─── DATA SUPPLIED ───

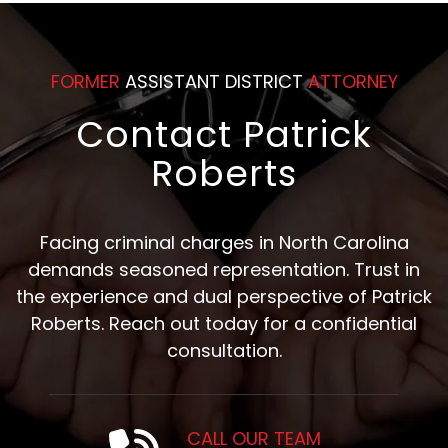
FORMER
ASSISTANT DISTRICT
ATTORNEY
Contact Patrick
Roberts
Facing criminal charges in North Carolina
demands seasoned representation. Trust in
the experience and dual perspective of Patrick
Roberts. Reach out today for a confidential
consultation.
CALL OUR TEAM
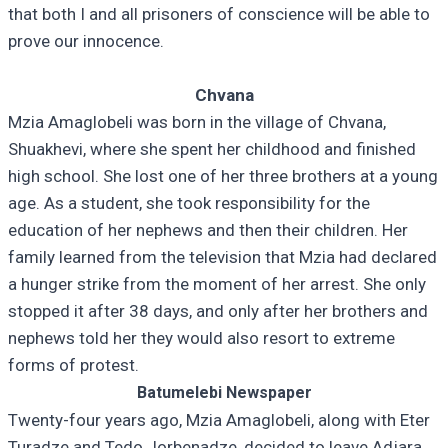
that both I and all prisoners of conscience will be able to
prove our innocence.
Chvana
Mzia Amaglobeli was born in the village of Chvana,
Shuakhevi, where she spent her childhood and finished
high school. She lost one of her three brothers at a young
age. As a student, she took responsibility for the
education of her nephews and then their children. Her
family learned from the television that Mzia had declared
a hunger strike from the moment of her arrest. She only
stopped it after 38 days, and only after her brothers and
nephews told her they would also resort to extreme
forms of protest.
Batumelebi Newspaper
Twenty-four years ago, Mzia Amaglobeli, along with Eter
Turadze and Tedo Jorbenadze, decided to leave Adjara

───

Write out the text of every record above word for word, leaving out the pictures.

FORMER
ASSISTANT DISTRICT
ATTORNEY
Contact Patrick
Roberts
Facing criminal charges in North Carolina
demands seasoned representation. Trust in
the experience and dual perspective of Patrick
Roberts. Reach out today for a confidential
consultation.
CALL OUR TEAM
that both I and all prisoners of conscience will be able to
prove our innocence.
Chvana
Mzia Amaglobeli was born in the village of Chvana,
Shuakhevi, where she spent her childhood and finished
high school. She lost one of her three brothers at a young
age. As a student, she took responsibility for the
education of her nephews and then their children. Her
family learned from the television that Mzia had declared
a hunger strike from the moment of her arrest. She only
stopped it after 38 days, and only after her brothers and
nephews told her they would also resort to extreme
forms of protest.
Batumelebi Newspaper
Twenty-four years ago, Mzia Amaglobeli, along with Eter
Turadze and Tedo Jorbenadze, decided to leave Adjara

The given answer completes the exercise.